### [THE INPUT]
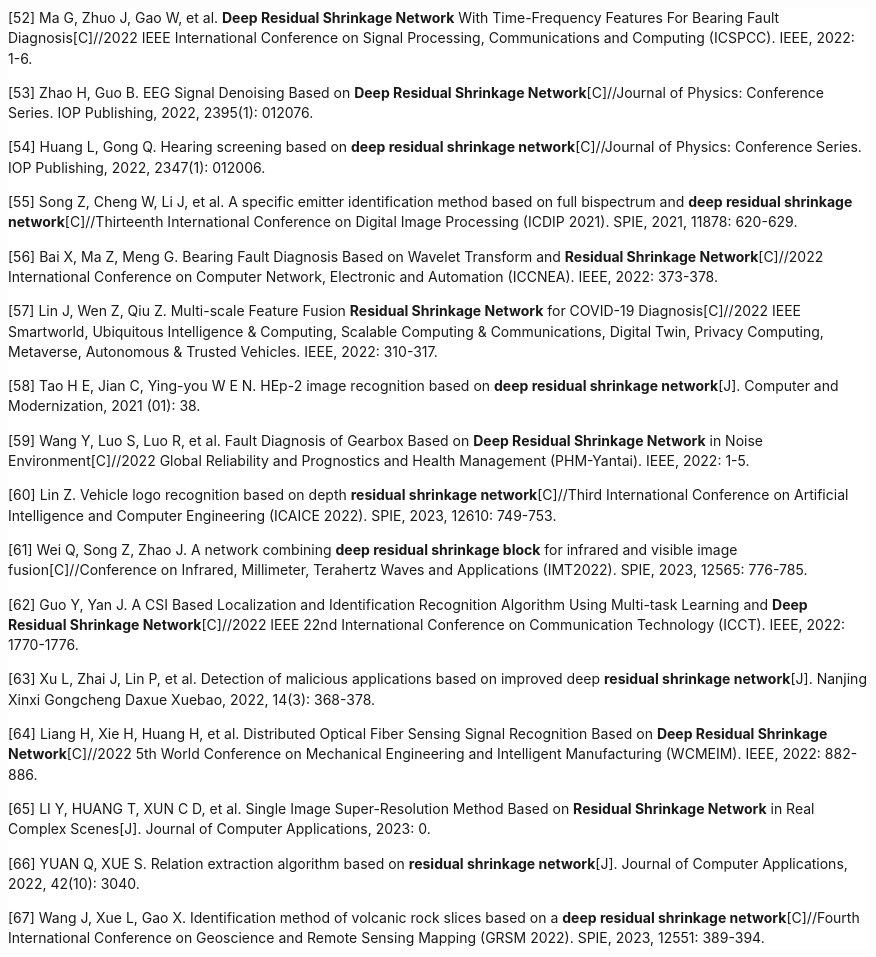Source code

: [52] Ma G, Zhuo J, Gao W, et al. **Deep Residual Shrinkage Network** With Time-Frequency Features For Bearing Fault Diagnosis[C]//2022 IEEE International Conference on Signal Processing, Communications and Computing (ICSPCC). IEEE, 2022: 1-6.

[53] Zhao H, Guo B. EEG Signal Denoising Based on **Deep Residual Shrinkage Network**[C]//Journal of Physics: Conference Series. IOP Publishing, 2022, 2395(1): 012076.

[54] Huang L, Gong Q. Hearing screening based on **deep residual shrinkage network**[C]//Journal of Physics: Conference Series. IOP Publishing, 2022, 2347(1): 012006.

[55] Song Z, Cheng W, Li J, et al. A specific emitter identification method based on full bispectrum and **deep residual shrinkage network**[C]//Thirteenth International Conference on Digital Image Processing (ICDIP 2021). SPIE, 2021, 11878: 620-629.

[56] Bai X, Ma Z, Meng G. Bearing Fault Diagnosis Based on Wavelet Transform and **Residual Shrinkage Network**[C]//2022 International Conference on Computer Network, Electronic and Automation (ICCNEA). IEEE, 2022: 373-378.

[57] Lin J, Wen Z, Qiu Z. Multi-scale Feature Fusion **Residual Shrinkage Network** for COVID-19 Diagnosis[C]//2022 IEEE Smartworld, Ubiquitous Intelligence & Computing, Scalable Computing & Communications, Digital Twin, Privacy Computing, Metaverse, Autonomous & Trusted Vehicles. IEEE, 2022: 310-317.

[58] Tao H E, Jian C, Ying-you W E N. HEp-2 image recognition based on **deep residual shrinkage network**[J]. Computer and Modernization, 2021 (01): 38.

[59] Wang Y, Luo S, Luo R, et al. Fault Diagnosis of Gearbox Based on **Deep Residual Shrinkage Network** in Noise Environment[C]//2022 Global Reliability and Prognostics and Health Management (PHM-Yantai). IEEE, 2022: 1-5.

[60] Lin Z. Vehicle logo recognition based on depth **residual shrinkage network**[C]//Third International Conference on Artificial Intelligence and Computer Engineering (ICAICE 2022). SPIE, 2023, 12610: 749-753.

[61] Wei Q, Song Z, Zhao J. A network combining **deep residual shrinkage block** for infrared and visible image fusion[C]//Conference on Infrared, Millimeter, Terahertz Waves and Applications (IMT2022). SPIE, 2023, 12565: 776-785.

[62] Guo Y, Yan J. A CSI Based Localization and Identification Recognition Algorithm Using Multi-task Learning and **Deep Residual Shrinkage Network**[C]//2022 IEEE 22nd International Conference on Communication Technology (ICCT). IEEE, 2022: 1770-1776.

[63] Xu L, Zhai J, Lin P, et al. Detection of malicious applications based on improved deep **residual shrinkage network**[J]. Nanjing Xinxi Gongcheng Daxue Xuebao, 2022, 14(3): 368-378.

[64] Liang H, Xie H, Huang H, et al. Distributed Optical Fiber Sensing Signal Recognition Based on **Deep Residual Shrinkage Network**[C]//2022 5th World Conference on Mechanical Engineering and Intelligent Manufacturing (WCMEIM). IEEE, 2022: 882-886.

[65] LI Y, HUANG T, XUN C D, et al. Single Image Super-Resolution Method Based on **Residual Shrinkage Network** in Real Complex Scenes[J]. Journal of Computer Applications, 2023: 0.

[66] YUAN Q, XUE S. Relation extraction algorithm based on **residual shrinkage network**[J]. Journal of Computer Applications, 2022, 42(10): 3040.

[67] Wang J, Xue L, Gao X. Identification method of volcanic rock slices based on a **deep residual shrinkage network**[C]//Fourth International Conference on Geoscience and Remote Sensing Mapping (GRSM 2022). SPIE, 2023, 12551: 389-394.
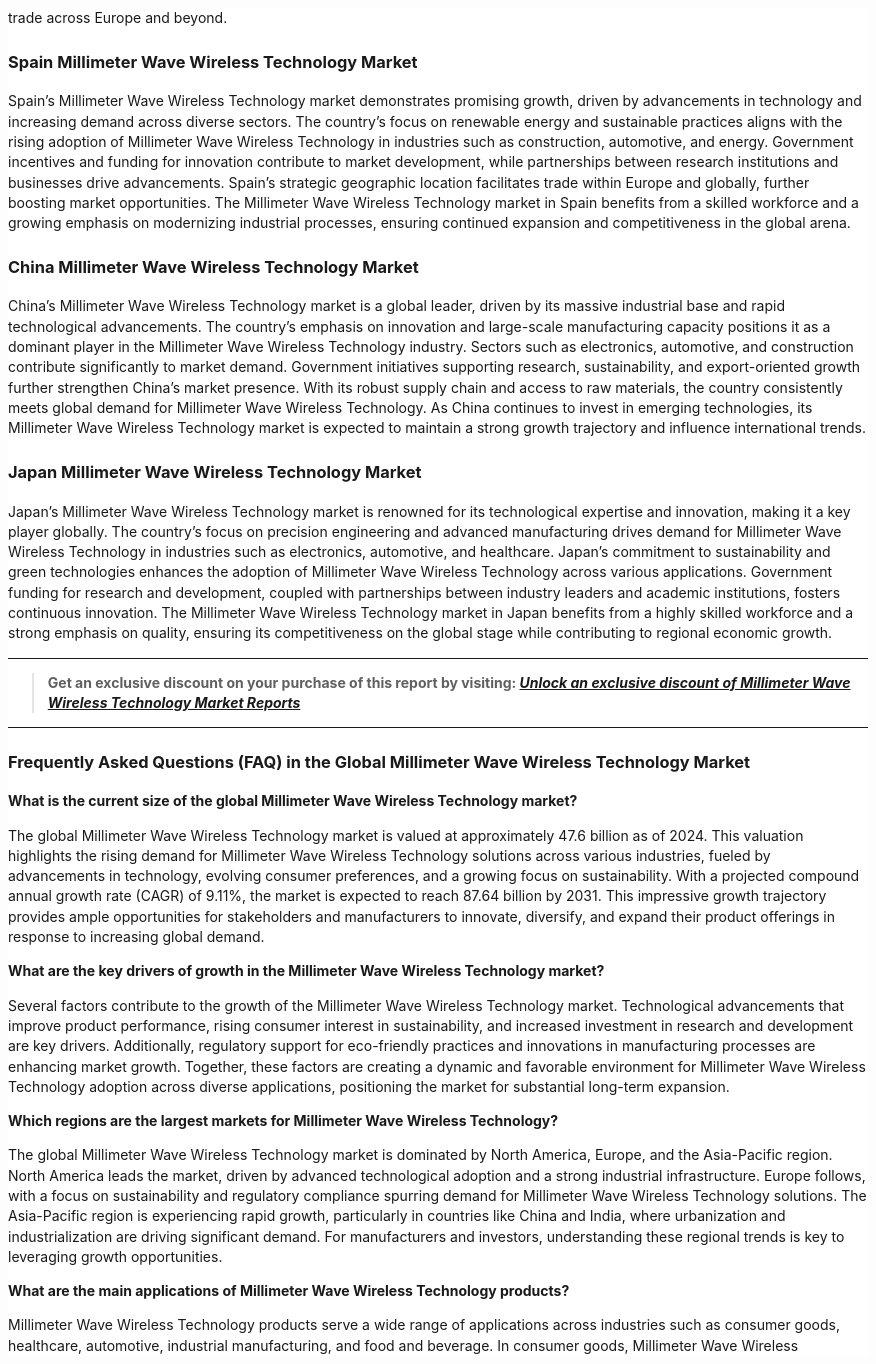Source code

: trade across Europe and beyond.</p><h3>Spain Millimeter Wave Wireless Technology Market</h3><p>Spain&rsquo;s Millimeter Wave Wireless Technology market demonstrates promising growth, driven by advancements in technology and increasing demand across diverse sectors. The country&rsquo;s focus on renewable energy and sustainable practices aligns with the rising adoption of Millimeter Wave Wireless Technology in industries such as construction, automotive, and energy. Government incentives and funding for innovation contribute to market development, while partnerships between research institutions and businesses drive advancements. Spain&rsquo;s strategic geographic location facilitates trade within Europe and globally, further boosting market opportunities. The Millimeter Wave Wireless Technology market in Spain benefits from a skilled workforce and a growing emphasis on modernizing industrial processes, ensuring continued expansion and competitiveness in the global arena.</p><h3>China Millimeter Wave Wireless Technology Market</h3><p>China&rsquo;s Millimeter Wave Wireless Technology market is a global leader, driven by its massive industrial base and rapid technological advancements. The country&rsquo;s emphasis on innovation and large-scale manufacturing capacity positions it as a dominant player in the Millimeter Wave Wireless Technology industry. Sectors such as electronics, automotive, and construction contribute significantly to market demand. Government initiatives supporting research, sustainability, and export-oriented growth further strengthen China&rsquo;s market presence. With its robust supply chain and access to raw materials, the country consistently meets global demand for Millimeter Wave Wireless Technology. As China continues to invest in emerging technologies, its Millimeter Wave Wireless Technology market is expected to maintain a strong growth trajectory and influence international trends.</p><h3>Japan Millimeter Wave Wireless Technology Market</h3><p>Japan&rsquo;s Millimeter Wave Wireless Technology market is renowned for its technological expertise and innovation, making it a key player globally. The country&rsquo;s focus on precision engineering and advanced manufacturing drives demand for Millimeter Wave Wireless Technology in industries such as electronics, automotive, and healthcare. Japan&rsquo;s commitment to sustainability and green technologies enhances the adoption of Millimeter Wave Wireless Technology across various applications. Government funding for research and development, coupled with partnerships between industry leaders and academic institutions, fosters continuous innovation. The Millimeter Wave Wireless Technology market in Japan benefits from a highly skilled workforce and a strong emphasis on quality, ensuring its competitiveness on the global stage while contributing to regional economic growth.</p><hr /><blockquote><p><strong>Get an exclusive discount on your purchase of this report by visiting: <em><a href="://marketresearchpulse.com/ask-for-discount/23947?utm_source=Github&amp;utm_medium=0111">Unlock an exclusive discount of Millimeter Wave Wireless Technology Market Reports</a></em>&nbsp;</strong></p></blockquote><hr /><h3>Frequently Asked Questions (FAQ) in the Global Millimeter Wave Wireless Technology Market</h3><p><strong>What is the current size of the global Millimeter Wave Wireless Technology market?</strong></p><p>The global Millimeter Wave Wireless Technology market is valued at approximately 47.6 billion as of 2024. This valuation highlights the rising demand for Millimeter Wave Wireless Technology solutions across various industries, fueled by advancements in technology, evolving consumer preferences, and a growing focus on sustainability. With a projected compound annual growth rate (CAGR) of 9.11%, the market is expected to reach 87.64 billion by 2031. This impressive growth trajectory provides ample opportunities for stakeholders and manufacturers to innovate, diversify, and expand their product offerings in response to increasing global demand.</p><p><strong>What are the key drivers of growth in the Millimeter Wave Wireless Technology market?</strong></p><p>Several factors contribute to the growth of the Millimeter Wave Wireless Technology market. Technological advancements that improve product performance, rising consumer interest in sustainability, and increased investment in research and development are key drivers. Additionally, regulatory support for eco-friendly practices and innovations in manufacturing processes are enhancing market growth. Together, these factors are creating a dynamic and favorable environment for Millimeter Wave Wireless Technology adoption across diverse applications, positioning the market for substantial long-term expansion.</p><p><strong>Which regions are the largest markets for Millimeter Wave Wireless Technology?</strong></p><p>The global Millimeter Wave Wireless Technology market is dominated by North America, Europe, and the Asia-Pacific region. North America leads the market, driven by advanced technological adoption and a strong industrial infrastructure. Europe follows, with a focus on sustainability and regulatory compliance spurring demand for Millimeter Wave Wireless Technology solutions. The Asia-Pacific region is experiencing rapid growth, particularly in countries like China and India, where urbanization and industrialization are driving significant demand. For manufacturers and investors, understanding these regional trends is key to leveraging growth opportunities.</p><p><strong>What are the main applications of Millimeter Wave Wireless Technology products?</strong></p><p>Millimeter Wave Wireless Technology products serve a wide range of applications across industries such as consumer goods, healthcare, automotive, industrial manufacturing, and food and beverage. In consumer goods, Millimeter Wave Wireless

### [DIRECTIVE]
Reproduce verbatim the material from the line containing "[64] Liang H, Xie" through the line containing "[66] YUAN Q, XUE", inclusive of both.

### [WRITTEN ANSWER]
[64] Liang H, Xie H, Huang H, et al. Distributed Optical Fiber Sensing Signal Recognition Based on **Deep Residual Shrinkage Network**[C]//2022 5th World Conference on Mechanical Engineering and Intelligent Manufacturing (WCMEIM). IEEE, 2022: 882-886.

[65] LI Y, HUANG T, XUN C D, et al. Single Image Super-Resolution Method Based on **Residual Shrinkage Network** in Real Complex Scenes[J]. Journal of Computer Applications, 2023: 0.

[66] YUAN Q, XUE S. Relation extraction algorithm based on **residual shrinkage network**[J]. Journal of Computer Applications, 2022, 42(10): 3040.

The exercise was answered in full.